Legitimate early-Day-2-or-better long-term projection if development goes as expected. The combination of a 6-4 frame, rare first-step quickness for the mass, and natural hand usage to shed are the foundational traits NFL interior evaluators prioritize; the floor is a rotational interior lineman and the ceiling is a disruptive starting 3-technique. Realizing it hinges on leverage consistency and adding a refined pass-rush plan over his college career.

Best Fit

A one-gap, attacking front that lets him fire off the ball rather than read-and-react — an even or hybrid scheme that aligns him as a penetrating 3-technique and turns his quickness loose.
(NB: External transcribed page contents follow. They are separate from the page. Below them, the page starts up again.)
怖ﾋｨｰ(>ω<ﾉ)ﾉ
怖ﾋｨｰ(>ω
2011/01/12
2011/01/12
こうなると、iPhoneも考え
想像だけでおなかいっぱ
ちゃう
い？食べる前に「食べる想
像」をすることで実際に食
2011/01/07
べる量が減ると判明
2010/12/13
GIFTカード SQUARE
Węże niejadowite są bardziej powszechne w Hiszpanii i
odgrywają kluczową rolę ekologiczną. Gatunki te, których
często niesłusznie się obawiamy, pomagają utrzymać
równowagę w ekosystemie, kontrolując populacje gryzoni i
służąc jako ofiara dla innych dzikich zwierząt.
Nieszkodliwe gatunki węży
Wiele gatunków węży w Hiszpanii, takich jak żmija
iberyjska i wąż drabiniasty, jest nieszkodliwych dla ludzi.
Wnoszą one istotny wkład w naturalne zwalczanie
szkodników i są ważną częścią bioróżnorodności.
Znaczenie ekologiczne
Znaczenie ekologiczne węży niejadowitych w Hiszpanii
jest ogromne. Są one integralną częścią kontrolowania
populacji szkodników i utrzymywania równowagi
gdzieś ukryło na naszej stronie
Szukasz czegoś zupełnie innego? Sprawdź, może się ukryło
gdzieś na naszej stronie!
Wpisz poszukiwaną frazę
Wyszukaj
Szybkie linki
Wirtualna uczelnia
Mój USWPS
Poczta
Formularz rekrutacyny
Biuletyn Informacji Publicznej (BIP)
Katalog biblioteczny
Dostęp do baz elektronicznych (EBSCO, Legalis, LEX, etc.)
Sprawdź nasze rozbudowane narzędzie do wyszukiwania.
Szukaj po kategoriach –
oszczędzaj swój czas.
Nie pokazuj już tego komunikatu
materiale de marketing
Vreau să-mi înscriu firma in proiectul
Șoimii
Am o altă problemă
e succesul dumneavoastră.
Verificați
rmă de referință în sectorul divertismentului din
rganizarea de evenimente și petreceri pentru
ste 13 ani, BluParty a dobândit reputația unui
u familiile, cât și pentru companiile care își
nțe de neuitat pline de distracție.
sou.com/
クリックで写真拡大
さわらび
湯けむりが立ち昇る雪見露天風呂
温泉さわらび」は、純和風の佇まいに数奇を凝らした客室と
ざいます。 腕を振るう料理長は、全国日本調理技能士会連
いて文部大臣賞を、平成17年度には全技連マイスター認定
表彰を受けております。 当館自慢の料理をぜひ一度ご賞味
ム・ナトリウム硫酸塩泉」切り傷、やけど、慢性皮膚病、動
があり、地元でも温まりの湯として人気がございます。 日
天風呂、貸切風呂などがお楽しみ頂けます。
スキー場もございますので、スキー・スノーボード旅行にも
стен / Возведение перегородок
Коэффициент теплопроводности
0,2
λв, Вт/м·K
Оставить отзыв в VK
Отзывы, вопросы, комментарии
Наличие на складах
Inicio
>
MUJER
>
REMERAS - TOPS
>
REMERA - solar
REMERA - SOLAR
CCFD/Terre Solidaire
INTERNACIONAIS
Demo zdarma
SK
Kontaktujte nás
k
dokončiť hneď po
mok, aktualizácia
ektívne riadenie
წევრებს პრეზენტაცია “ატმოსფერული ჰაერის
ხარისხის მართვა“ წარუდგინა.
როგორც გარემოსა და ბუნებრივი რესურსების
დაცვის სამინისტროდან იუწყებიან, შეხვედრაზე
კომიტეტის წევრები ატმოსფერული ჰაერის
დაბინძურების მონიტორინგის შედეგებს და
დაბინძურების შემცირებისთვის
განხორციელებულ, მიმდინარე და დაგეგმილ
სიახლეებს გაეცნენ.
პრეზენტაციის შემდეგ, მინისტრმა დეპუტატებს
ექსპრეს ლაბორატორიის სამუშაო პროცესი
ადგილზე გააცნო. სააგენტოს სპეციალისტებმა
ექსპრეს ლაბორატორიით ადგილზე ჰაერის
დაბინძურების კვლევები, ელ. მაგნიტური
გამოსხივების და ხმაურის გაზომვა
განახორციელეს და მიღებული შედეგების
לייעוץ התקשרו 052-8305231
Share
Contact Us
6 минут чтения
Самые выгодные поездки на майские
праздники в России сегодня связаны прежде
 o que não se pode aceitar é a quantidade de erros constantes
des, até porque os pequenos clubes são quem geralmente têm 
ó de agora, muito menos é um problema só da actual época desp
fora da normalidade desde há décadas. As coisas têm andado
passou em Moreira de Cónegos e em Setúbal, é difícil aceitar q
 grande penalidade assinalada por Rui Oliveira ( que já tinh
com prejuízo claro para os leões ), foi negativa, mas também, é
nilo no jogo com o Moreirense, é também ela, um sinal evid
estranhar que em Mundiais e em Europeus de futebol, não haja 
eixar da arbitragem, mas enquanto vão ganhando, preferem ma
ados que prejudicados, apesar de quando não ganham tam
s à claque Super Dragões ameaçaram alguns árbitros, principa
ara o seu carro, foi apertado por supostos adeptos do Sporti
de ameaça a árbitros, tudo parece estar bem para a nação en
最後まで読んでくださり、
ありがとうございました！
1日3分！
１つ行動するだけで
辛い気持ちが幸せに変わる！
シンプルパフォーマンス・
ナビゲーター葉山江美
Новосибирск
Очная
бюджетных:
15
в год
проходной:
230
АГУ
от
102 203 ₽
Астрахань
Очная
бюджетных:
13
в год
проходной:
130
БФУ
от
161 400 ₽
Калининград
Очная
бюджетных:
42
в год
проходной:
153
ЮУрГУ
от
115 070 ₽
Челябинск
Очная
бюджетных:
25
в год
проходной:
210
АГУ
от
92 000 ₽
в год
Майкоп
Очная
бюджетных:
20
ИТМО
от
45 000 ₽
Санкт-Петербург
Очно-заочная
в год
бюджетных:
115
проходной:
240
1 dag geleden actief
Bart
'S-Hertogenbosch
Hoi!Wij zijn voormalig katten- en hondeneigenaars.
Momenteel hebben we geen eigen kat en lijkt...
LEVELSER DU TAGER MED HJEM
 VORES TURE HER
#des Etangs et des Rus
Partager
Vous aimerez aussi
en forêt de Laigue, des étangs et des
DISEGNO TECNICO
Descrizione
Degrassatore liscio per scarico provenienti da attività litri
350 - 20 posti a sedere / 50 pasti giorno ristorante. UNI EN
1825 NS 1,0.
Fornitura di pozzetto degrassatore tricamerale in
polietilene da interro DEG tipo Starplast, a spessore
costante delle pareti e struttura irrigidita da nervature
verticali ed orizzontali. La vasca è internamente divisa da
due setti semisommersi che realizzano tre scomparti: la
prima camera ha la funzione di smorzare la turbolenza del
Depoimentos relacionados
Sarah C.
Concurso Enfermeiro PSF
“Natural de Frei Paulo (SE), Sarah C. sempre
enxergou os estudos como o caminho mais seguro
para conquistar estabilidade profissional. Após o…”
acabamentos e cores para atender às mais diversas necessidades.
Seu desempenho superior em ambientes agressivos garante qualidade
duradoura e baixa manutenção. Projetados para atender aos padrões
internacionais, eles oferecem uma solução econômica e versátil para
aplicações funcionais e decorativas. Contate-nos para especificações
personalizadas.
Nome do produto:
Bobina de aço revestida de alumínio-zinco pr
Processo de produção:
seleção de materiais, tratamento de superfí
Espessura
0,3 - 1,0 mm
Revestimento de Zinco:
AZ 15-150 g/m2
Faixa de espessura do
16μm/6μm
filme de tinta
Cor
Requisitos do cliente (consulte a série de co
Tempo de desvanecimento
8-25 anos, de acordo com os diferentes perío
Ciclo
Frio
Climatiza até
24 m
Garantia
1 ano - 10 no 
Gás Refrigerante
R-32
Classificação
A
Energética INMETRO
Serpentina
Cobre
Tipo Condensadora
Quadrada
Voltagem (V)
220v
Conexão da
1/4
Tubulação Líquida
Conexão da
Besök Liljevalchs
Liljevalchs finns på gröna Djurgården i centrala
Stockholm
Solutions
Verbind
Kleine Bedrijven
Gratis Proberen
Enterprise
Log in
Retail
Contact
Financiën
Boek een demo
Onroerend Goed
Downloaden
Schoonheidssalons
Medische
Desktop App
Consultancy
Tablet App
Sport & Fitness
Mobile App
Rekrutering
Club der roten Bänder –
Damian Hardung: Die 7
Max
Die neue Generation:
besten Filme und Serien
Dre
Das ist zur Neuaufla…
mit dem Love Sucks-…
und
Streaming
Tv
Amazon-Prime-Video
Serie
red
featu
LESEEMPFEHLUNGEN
Texas A&M's SEC-caliber strength and defensive-line development infrastructure is an ideal landing spot to maximize the frame and refine the hand technique he already flashes.

Player Comparison

Sharrif Floyd Florida • Minnesota Vikings 88% match

Sharrif Floyd mirrors Patmon's profile as a highly recruited, disruptive interior defensive lineman with a similar physical build. Like Patmon, Floyd was known for his exceptional first-step quickness and ability to penetrate gaps, making him a constant threat in the opponent's backfield during his time at Florida. Both players possess the power to handle the point of attack and the versatility to play multiple positions along the defensive line, making Floyd a strong stylistic and physical comparison.